EXERCISE DESCRIPTION:
Wherever "make" turns up in the entries, copy out the line that holds it.

[Stored data entries]
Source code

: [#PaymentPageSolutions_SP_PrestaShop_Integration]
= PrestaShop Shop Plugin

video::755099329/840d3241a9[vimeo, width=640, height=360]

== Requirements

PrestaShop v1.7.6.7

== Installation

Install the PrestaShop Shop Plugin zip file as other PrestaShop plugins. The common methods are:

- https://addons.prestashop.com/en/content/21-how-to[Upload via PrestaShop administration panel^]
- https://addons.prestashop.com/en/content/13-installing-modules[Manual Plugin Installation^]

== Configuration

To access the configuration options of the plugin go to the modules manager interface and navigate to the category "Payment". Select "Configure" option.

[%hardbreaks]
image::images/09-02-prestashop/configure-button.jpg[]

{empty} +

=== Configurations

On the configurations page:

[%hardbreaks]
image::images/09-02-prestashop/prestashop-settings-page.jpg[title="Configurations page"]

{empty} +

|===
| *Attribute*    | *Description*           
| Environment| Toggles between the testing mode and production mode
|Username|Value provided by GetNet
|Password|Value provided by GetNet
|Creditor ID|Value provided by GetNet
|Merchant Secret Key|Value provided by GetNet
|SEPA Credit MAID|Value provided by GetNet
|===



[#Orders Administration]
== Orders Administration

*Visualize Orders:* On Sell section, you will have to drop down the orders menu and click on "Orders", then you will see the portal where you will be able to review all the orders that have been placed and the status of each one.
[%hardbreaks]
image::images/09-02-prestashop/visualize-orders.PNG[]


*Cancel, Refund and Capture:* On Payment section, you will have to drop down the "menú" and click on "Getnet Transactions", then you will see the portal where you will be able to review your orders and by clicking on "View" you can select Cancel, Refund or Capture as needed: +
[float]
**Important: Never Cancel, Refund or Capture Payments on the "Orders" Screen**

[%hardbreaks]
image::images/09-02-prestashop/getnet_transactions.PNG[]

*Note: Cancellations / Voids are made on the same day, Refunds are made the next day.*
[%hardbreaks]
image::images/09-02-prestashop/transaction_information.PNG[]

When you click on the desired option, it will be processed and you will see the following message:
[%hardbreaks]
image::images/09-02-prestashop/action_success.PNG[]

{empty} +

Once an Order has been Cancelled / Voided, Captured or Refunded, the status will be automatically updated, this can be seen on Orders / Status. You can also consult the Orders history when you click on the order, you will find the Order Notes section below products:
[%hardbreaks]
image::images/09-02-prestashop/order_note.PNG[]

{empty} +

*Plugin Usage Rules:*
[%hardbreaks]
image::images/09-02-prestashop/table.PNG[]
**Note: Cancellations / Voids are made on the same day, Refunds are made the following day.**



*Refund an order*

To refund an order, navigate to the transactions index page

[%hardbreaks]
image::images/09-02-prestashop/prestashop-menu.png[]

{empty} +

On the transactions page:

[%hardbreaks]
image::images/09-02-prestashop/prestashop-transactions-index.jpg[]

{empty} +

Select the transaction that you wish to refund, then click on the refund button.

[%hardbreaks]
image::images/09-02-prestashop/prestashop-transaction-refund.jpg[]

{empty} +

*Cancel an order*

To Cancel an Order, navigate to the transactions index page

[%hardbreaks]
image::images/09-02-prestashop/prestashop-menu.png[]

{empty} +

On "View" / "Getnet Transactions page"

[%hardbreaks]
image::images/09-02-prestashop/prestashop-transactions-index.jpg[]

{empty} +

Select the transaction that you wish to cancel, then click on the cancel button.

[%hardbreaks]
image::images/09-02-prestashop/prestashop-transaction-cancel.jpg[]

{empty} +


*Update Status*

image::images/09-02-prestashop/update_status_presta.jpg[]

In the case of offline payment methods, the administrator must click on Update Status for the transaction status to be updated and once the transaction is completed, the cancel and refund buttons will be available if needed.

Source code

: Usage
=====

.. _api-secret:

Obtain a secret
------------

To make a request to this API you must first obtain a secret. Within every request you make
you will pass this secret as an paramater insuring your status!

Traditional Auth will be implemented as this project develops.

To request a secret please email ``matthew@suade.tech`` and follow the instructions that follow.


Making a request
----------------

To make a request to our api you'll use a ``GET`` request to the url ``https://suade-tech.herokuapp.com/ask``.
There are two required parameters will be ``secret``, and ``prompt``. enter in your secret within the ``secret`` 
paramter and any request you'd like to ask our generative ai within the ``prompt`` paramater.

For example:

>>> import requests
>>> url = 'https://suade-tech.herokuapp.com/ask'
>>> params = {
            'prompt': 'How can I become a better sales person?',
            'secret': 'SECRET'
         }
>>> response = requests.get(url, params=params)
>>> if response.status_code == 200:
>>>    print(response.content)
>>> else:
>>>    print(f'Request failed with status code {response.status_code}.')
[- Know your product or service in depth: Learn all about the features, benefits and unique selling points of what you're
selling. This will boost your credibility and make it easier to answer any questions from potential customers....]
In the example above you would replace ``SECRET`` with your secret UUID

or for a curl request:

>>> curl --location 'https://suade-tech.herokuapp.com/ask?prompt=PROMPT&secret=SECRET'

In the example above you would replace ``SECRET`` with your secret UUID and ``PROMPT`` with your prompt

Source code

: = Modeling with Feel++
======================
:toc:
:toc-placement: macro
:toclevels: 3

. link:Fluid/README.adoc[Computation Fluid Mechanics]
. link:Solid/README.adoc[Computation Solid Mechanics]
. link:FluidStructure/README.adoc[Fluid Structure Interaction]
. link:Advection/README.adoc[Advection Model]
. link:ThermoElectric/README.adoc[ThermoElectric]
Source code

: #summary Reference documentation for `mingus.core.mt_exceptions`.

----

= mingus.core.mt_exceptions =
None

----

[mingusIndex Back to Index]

TASK OUTPUT:
To make a request to this API you must first obtain a secret. Within every request you make
To make a request to our api you'll use a ``GET`` request to the url ``https://suade-tech.herokuapp.com/ask``.
selling. This will boost your credibility and make it easier to answer any questions from potential customers....]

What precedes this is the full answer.